WORDS: Phoebe Hunt

Before there was Cap Juluca hotel, there was Pimms. As Anguilla’s first proper fine-dining spot, it’s been the place for Superyacht guests to return to, year after year. Now, more than four decades since it opened on a breezy terrace just metres from the water, the restaurant’s laid-back yet refined charm is as strong as ever.

Head Chef Justin Hughes wouldn’t have it any other way. Growing up on Anguilla, his deep respect for local traditions and ingredients is evident in everything that comes out of his kitchen. Pimms’ chef team work closely with local fishermen and nearby islands who bring in lobster, snapper, reef fish, crayfish and conch – among many other fish – caught hours before service.

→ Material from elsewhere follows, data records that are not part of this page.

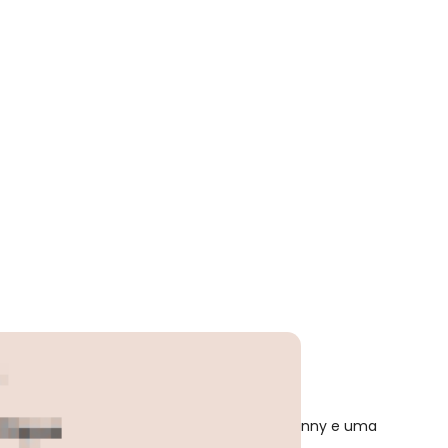
lta Vermelho Quintess
xperimente combinar com uma calça jeans skinny e uma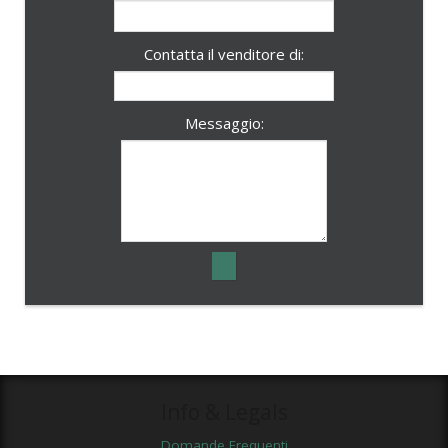
Contatta il venditore di:
Messaggio:
Info & Legals
Domande Frequenti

As Hughes describes, “the community partnerships are what keep the menu true to the local heritage”.

The restaurant’s dishes often highlight the island’s produce through these very same fish, as well as fragrant herbs and seasonal Caribbean vegetables (some grown on the island). Take the Anguillian lobster poached in lemongrass butter with garlicky roasted leeks, for example, or the snapper crudo served with burnt orange, dashi and kumquats: both signature plates capture ocean-led provenance, French finesse and a deep sense of place. For something more outlandish, try the conch carpaccio, served with conch ceviche, conch fritters and a lime coconut sorbet. With conch shells littering Anguilla’s beaches as an unofficial symbol of the Caribbean, this is as zero-mile as it gets. As for Hughes’ personal favourite dish, “It’s got to be the grilled Anguillian crayfish for its sweetness and perfect char”.

Of course, it’s as much about the experience as the culinary prowess here. “Dropping anchor in the calm waters of Cap Juluca and tendering straight to Pimms feels like arriving at a private island dinner party,” Hughes continues. Before sitting down to dine, a Mâitre D’ welcomes you with a sea salt, coconut and lime hand scrub. Instead of regular bread on the table, tear a piece of brioche bun topped with island spices and sea salt. All of this is set to the sound of the waves lapping on the rocks metres below, and the colours changing dramatically as the sun sets over the other side of the bay.

As Anguilla evolves as an upscale travel destination with more hotels opening up, Hughes remains a proud part of its dining narrative. He’s a quiet but powerful force who brings the island’s food culture to centre stage and inspires younger chefs. His career grew within some of Anguilla’s most notable resorts, including a few different roles at Cap Juluca itself. Off the island, Hughes made a name for himself through his standout performances at the Taste of the Caribbean competition in Miami, where he represented Anguilla as part of the national culinary team. There, his artistry and precision earned him multiple medals, including a Gold Medal for Chef of the Year – one of the highest individual honours awarded during the 2012 competition.

His latest project? Alongside Chef Primrose Ritchie, he’s been involved in the opening of The Cap Shack, a dreamy beach hut bar right down on Maundays Bay, where you can eat with your soles on the sand. Rock up in your swimmers and sample Anguilla’s national dish, pigeon peas and rice, or have a light lunch of freshly prepared bites such as the Caribbean crab cake or the tuna poke bowl. Under the dappled light of a blue-and-white parasol, lean back and watch as extra-fresh beach eats are prepared in Cap Shack’s cutesy vintage food truck. Unlike at Pimms, this is the kind of place you can unwind on loungers and sweet egg-style dining chairs as you munch; where the sound of calypso and reggae drifts from the bar as, deliciously slowly, the afternoon draws on.